The exercise >> Can you quote each of the entries below word for word, leaving out the pictures?

## Begin Exercise input

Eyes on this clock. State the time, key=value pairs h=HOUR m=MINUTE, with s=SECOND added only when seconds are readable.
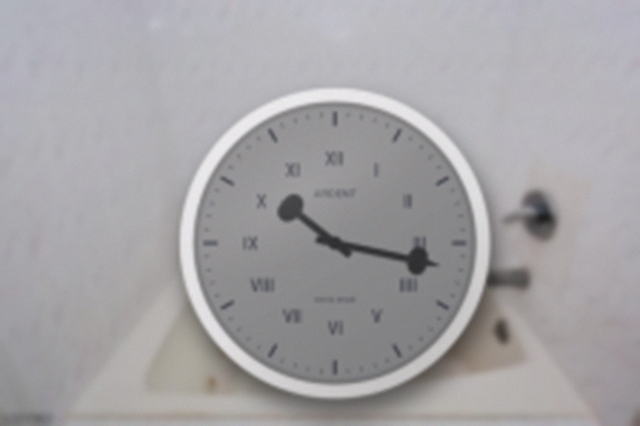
h=10 m=17
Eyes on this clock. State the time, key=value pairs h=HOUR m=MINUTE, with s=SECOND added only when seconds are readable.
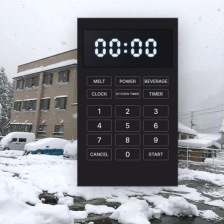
h=0 m=0
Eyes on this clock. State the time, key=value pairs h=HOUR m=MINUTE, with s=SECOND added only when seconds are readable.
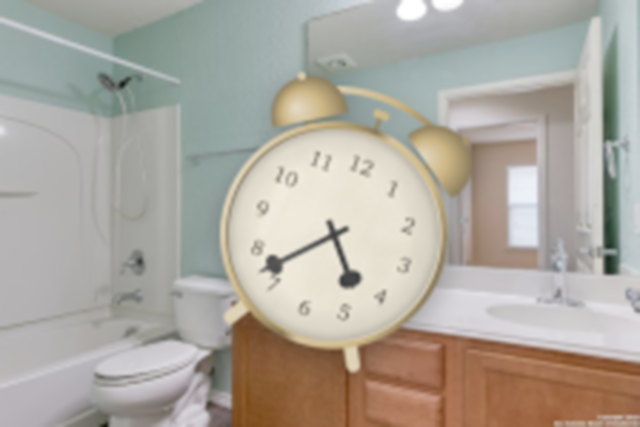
h=4 m=37
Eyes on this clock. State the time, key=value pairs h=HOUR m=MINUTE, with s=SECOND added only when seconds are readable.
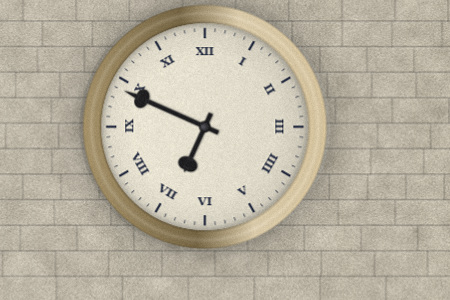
h=6 m=49
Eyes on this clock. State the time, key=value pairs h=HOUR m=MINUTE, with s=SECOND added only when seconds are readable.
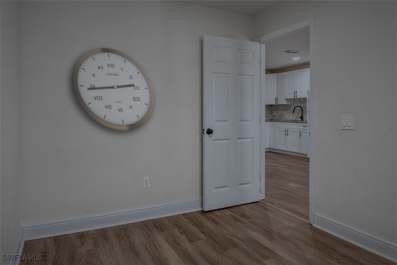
h=2 m=44
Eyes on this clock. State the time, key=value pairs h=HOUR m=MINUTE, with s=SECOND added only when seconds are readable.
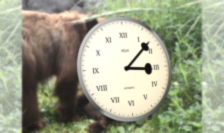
h=3 m=8
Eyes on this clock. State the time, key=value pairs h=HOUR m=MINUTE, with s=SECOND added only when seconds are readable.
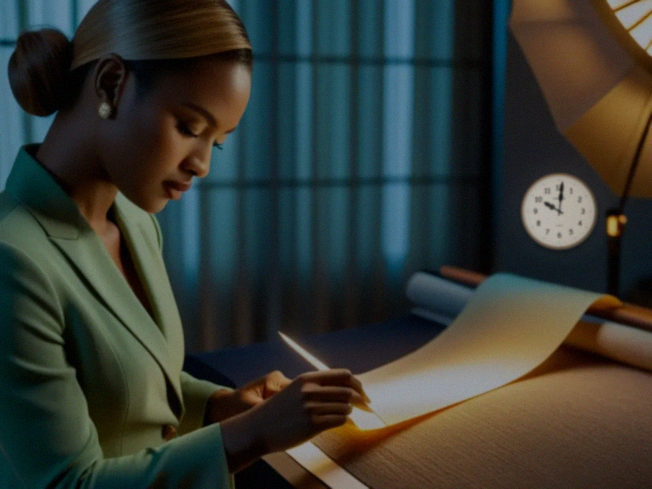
h=10 m=1
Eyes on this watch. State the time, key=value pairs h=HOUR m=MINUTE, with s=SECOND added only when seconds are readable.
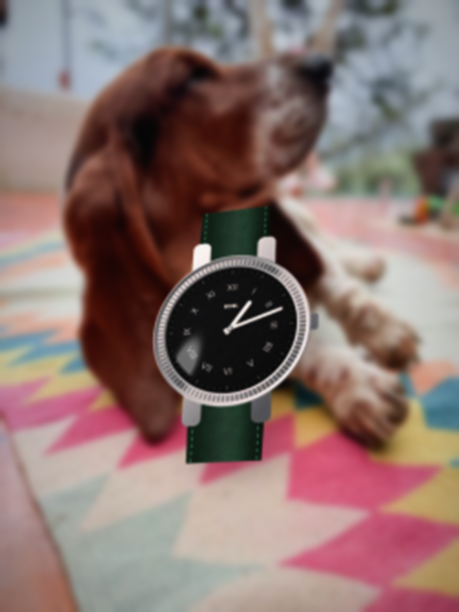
h=1 m=12
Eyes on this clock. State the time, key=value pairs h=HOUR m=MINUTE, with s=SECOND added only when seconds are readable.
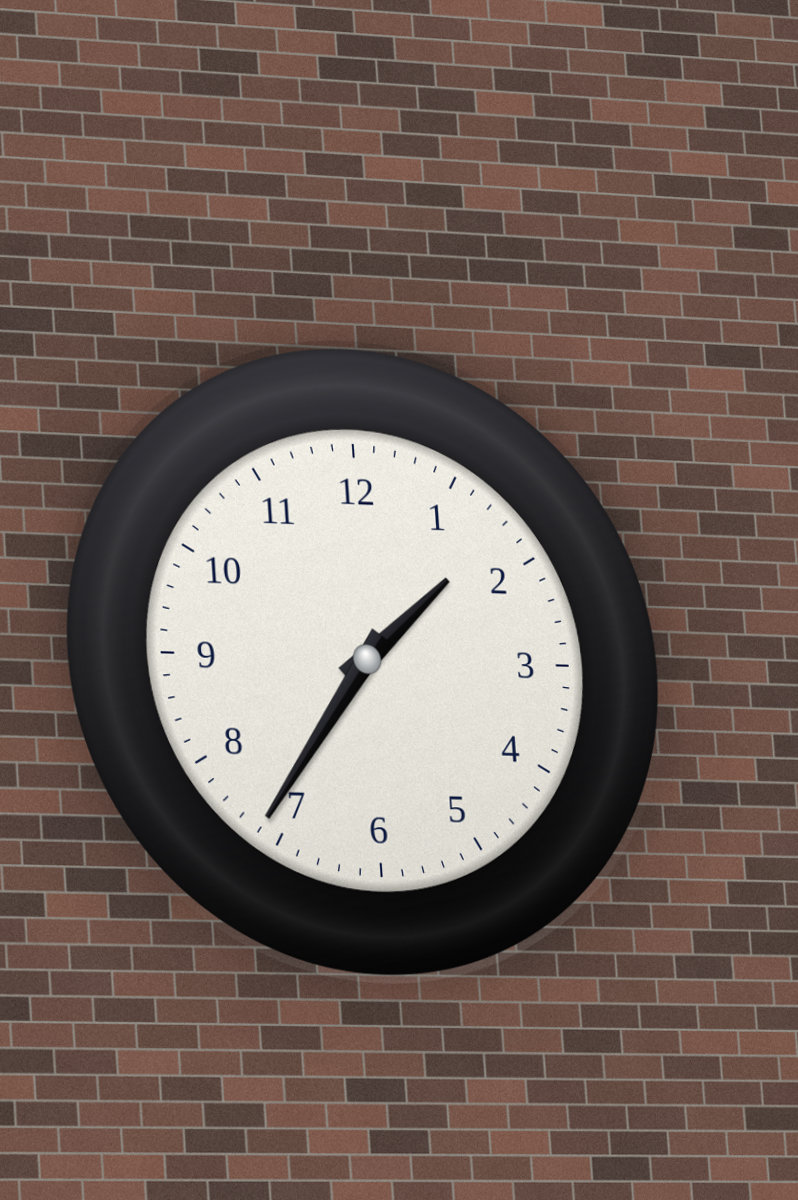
h=1 m=36
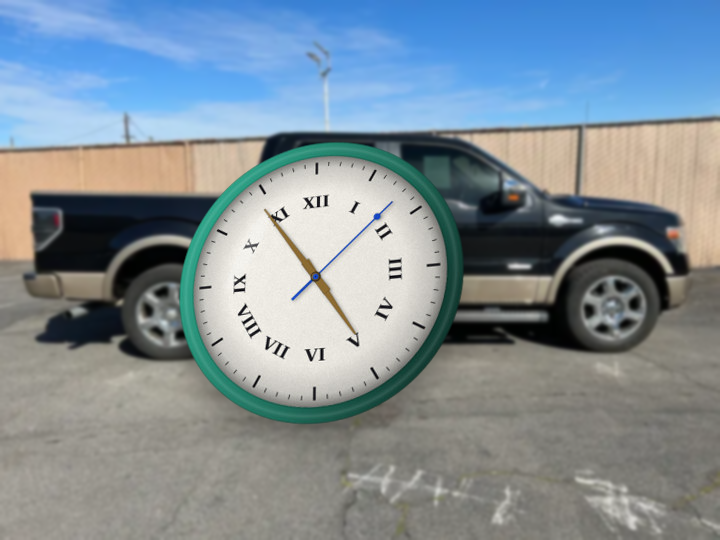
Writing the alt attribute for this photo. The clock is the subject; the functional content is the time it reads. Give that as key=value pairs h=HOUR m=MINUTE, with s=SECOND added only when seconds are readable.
h=4 m=54 s=8
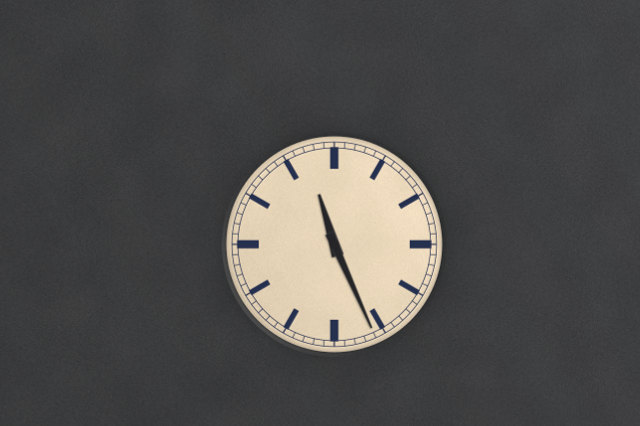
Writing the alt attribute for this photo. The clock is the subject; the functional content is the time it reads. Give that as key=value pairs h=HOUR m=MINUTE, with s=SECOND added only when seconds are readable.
h=11 m=26
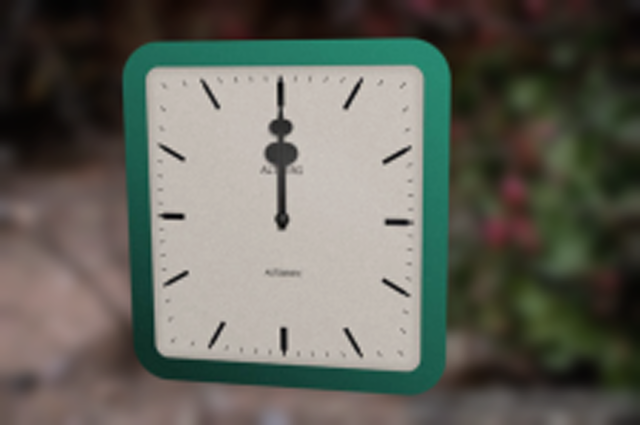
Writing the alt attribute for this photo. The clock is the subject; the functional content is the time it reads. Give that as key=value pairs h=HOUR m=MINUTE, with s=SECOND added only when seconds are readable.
h=12 m=0
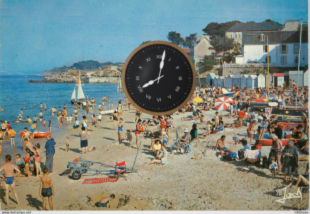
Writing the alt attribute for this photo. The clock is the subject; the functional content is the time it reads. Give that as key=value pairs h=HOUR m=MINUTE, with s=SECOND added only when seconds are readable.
h=8 m=2
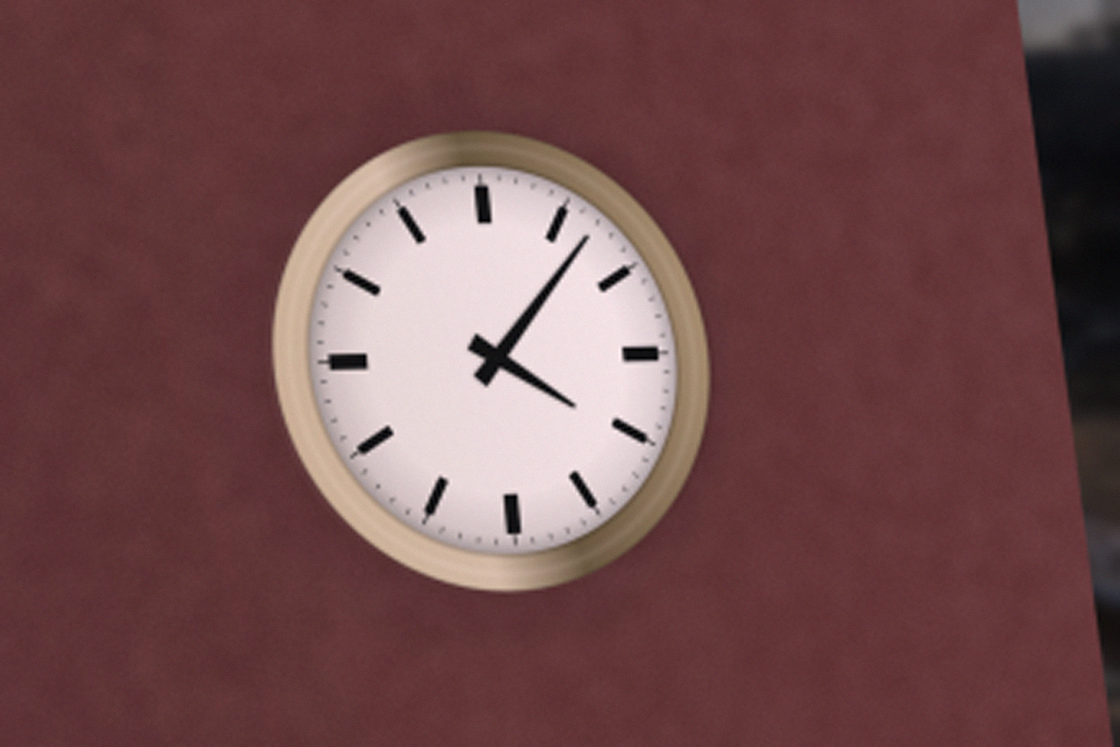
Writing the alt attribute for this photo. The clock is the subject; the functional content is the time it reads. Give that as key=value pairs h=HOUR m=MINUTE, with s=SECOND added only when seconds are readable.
h=4 m=7
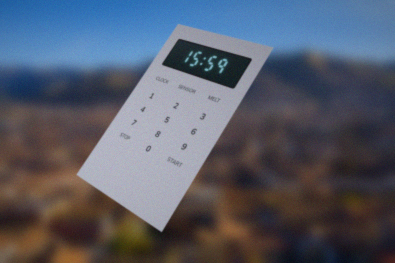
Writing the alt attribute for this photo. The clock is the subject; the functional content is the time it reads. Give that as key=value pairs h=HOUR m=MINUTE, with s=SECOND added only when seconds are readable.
h=15 m=59
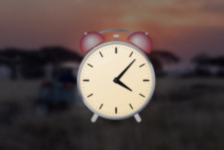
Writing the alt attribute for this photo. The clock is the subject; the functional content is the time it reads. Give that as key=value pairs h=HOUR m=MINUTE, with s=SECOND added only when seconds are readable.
h=4 m=7
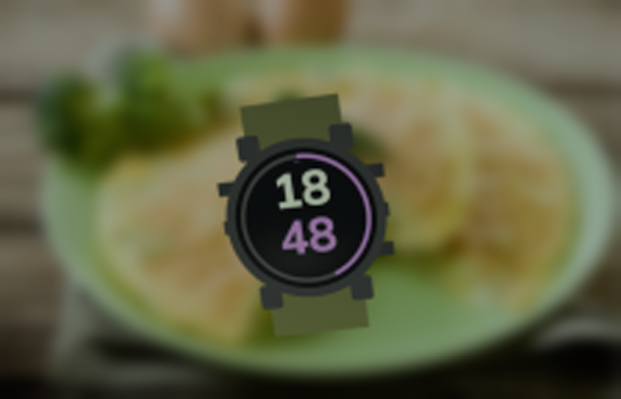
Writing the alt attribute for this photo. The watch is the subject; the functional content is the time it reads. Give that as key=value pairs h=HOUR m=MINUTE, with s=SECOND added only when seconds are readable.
h=18 m=48
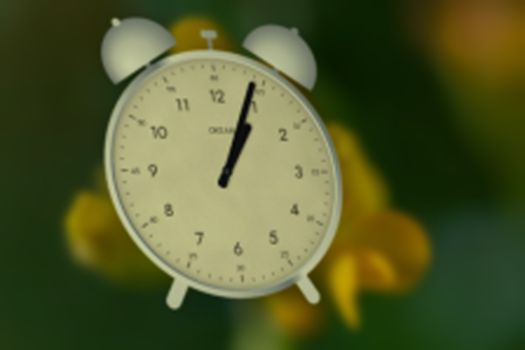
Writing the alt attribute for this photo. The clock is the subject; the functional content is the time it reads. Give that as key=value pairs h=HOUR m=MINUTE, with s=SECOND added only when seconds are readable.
h=1 m=4
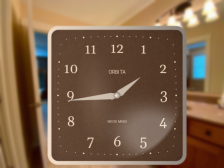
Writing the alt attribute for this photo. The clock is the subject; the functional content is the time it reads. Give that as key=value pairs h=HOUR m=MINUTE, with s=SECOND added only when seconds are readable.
h=1 m=44
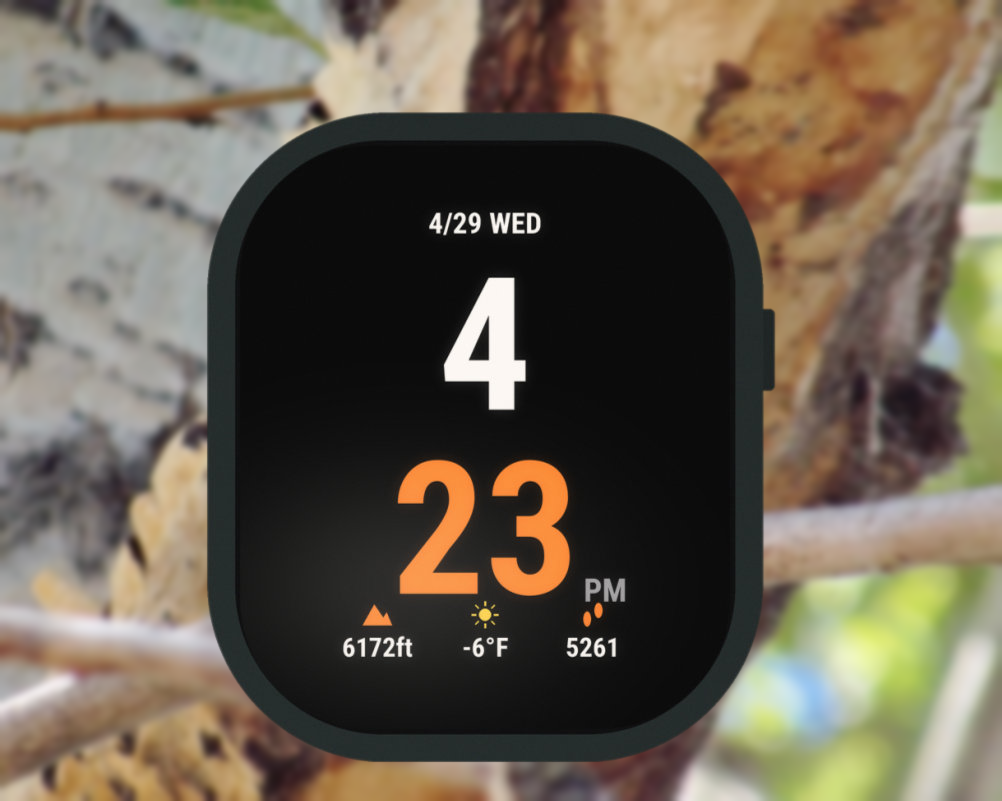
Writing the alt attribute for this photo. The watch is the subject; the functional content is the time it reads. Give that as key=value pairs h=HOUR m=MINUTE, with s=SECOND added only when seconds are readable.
h=4 m=23
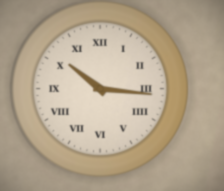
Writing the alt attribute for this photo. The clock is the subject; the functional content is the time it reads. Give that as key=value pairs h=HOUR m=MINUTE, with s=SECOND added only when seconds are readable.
h=10 m=16
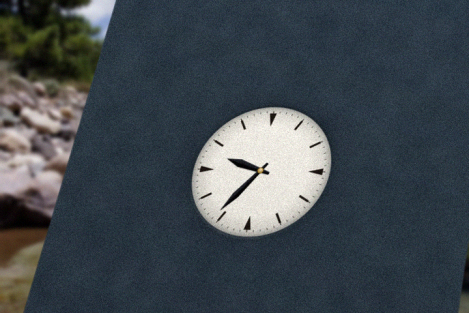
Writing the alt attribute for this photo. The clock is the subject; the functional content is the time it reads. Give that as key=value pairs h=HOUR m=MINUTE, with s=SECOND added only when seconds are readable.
h=9 m=36
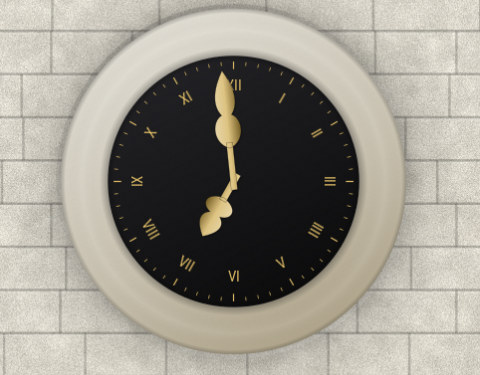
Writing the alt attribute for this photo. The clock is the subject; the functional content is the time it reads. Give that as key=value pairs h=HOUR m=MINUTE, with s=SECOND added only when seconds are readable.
h=6 m=59
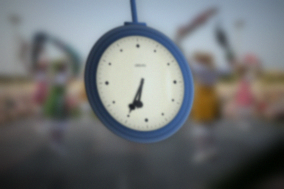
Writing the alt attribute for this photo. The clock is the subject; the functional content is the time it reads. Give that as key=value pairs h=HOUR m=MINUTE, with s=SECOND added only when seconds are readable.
h=6 m=35
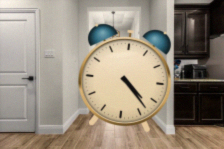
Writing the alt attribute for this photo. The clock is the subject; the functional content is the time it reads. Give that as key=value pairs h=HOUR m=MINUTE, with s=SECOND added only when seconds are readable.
h=4 m=23
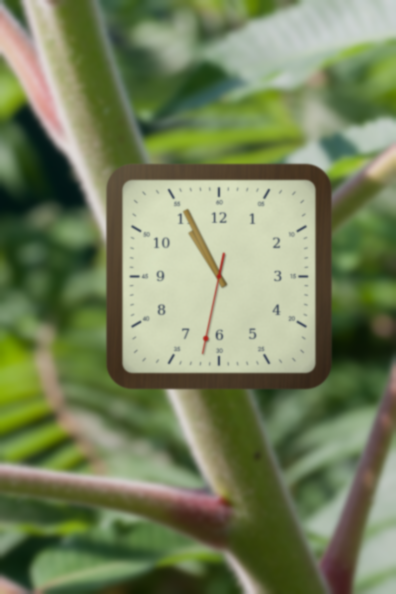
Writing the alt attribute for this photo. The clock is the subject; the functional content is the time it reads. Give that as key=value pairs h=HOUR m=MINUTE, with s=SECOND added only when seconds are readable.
h=10 m=55 s=32
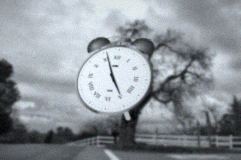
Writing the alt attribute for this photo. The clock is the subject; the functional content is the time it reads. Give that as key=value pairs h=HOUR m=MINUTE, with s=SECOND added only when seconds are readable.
h=4 m=56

## End Exercise input

Final result >>
Eyes on this clock. State the time, key=value pairs h=HOUR m=MINUTE, with s=SECOND added only when seconds are readable.
h=10 m=17
Eyes on this clock. State the time, key=value pairs h=HOUR m=MINUTE, with s=SECOND added only when seconds are readable.
h=0 m=0
Eyes on this clock. State the time, key=value pairs h=HOUR m=MINUTE, with s=SECOND added only when seconds are readable.
h=4 m=37
Eyes on this clock. State the time, key=value pairs h=HOUR m=MINUTE, with s=SECOND added only when seconds are readable.
h=6 m=49
Eyes on this clock. State the time, key=value pairs h=HOUR m=MINUTE, with s=SECOND added only when seconds are readable.
h=2 m=44
Eyes on this clock. State the time, key=value pairs h=HOUR m=MINUTE, with s=SECOND added only when seconds are readable.
h=3 m=8
Eyes on this clock. State the time, key=value pairs h=HOUR m=MINUTE, with s=SECOND added only when seconds are readable.
h=10 m=1
Eyes on this watch. State the time, key=value pairs h=HOUR m=MINUTE, with s=SECOND added only when seconds are readable.
h=1 m=12
Eyes on this clock. State the time, key=value pairs h=HOUR m=MINUTE, with s=SECOND added only when seconds are readable.
h=1 m=36
Writing the alt attribute for this photo. The clock is the subject; the functional content is the time it reads. Give that as key=value pairs h=HOUR m=MINUTE, with s=SECOND added only when seconds are readable.
h=4 m=54 s=8
Writing the alt attribute for this photo. The clock is the subject; the functional content is the time it reads. Give that as key=value pairs h=HOUR m=MINUTE, with s=SECOND added only when seconds are readable.
h=11 m=26
Writing the alt attribute for this photo. The clock is the subject; the functional content is the time it reads. Give that as key=value pairs h=HOUR m=MINUTE, with s=SECOND added only when seconds are readable.
h=12 m=0
Writing the alt attribute for this photo. The clock is the subject; the functional content is the time it reads. Give that as key=value pairs h=HOUR m=MINUTE, with s=SECOND added only when seconds are readable.
h=8 m=2
Writing the alt attribute for this photo. The clock is the subject; the functional content is the time it reads. Give that as key=value pairs h=HOUR m=MINUTE, with s=SECOND added only when seconds are readable.
h=4 m=7
Writing the alt attribute for this photo. The clock is the subject; the functional content is the time it reads. Give that as key=value pairs h=HOUR m=MINUTE, with s=SECOND added only when seconds are readable.
h=15 m=59
Writing the alt attribute for this photo. The clock is the subject; the functional content is the time it reads. Give that as key=value pairs h=HOUR m=MINUTE, with s=SECOND added only when seconds are readable.
h=4 m=7
Writing the alt attribute for this photo. The watch is the subject; the functional content is the time it reads. Give that as key=value pairs h=HOUR m=MINUTE, with s=SECOND added only when seconds are readable.
h=18 m=48
Writing the alt attribute for this photo. The clock is the subject; the functional content is the time it reads. Give that as key=value pairs h=HOUR m=MINUTE, with s=SECOND added only when seconds are readable.
h=1 m=4
Writing the alt attribute for this photo. The clock is the subject; the functional content is the time it reads. Give that as key=value pairs h=HOUR m=MINUTE, with s=SECOND added only when seconds are readable.
h=1 m=44
Writing the alt attribute for this photo. The watch is the subject; the functional content is the time it reads. Give that as key=value pairs h=HOUR m=MINUTE, with s=SECOND added only when seconds are readable.
h=4 m=23
Writing the alt attribute for this photo. The clock is the subject; the functional content is the time it reads. Give that as key=value pairs h=HOUR m=MINUTE, with s=SECOND added only when seconds are readable.
h=10 m=16
Writing the alt attribute for this photo. The clock is the subject; the functional content is the time it reads. Give that as key=value pairs h=HOUR m=MINUTE, with s=SECOND added only when seconds are readable.
h=9 m=36
Writing the alt attribute for this photo. The clock is the subject; the functional content is the time it reads. Give that as key=value pairs h=HOUR m=MINUTE, with s=SECOND added only when seconds are readable.
h=6 m=59
Writing the alt attribute for this photo. The clock is the subject; the functional content is the time it reads. Give that as key=value pairs h=HOUR m=MINUTE, with s=SECOND added only when seconds are readable.
h=6 m=35
Writing the alt attribute for this photo. The clock is the subject; the functional content is the time it reads. Give that as key=value pairs h=HOUR m=MINUTE, with s=SECOND added only when seconds are readable.
h=4 m=23
Writing the alt attribute for this photo. The clock is the subject; the functional content is the time it reads. Give that as key=value pairs h=HOUR m=MINUTE, with s=SECOND added only when seconds are readable.
h=10 m=55 s=32
Writing the alt attribute for this photo. The clock is the subject; the functional content is the time it reads. Give that as key=value pairs h=HOUR m=MINUTE, with s=SECOND added only when seconds are readable.
h=4 m=56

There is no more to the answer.